JOB ITEM: Carry on the passage about planetary alignments, picking up right after its final sentence.

══ PASSAGE PROVIDED

It seems that every decade or so, humanity is warned by gloom-and-doom soothsayers that a planetary alignment will take place in the near future and cause havoc on the Earth. Of course, it is not astronomers that give these warnings, but instead, zealots (astrologers and psychics) who have very limited knowledge of the night sky or the solar system in general. Indeed, John Gribbin in the late 1970's wrote a book entitled The Jupiter Effect which predicted the end of the world would occur in 1983 due a once in a millennium planetary alignment. Of course, the world obviously did not end in 1983!
However, alignment can be used in two different ways for planets. The first way is typically what people first imagine when they hear the phrase planetary alignment, that is, if viewing the solar system from above (i.e., over the Sun's north pole), the planets form a straight line from the Sun outward. In this scenario as viewed from the Sun, the planet's would fall on top of one another on the sky (i.e., you would see the planet Mercury and all of the other planets would be hidden behind Mercury). This is the type of alignment that we will be discussing in this presentation.
The second type of alignment is one in which the planets follow a straight line traced out on the sky. Since the bright planets lie in virtually the same plane (i.e., their orbital planes all lie within a few degrees of the Earth's orbital plane), they will always appear to follow a straight line on the sky if you extend the line far enough. Indeed, we call this "straight line" the ecliptic (see below), which is represented as a great circle on the sky with the Earth at the center of this circle.

════
══ GIVEN INFORMATION

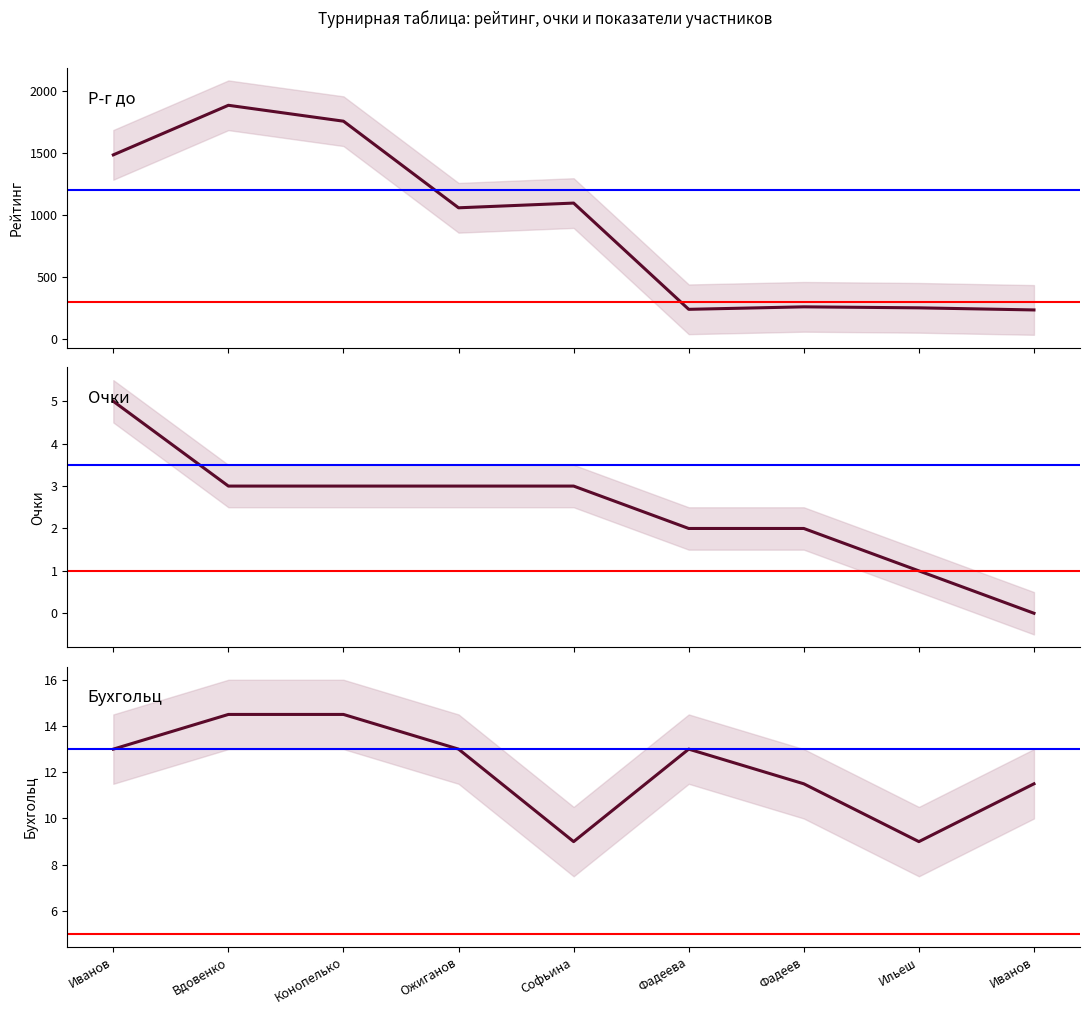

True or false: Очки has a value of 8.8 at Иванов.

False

════

RESULT OF THIS TASK:
First of all, it is impossible for all the planets to form a straight line out from the Sun (or viewed superimposed on each other in the sky) because each planetary orbit is tilted slightly (and sometimes not slight at all in the case of Pluto) with respect to the Earth's orbit (whose plane we trace out on the night sky as a line completely around the sky and is called the ecliptic). These zealots confuse the term planetary alignment with the more accurate words that should be used, planetary configuration or a loose grouping of the planets in the sky. Actually the event that occurred in 1983 was that the planets (all eight of them -- we are on the ninth, Earth) would be within 96° of each other in the sky -- not in a straight line as most people would misinterpret with the term alignment. To have all of the planets on the same side of the Sun and virtually all within the same quadrant (i.e., 90°) happens approximately once every 200 years -- rare as far as humans are concerned, but not rare as far as the solar system is concerned.
The last series of planetary configurations or perhaps more accurately called multiple planetary conjunctions occurred in the year 2000. Did the Earth tilt over? No. Did tidal forces trigger earthquakes? No. Did the polar ice caps melt? No. Were you even be able to see the conjunctions? Not really.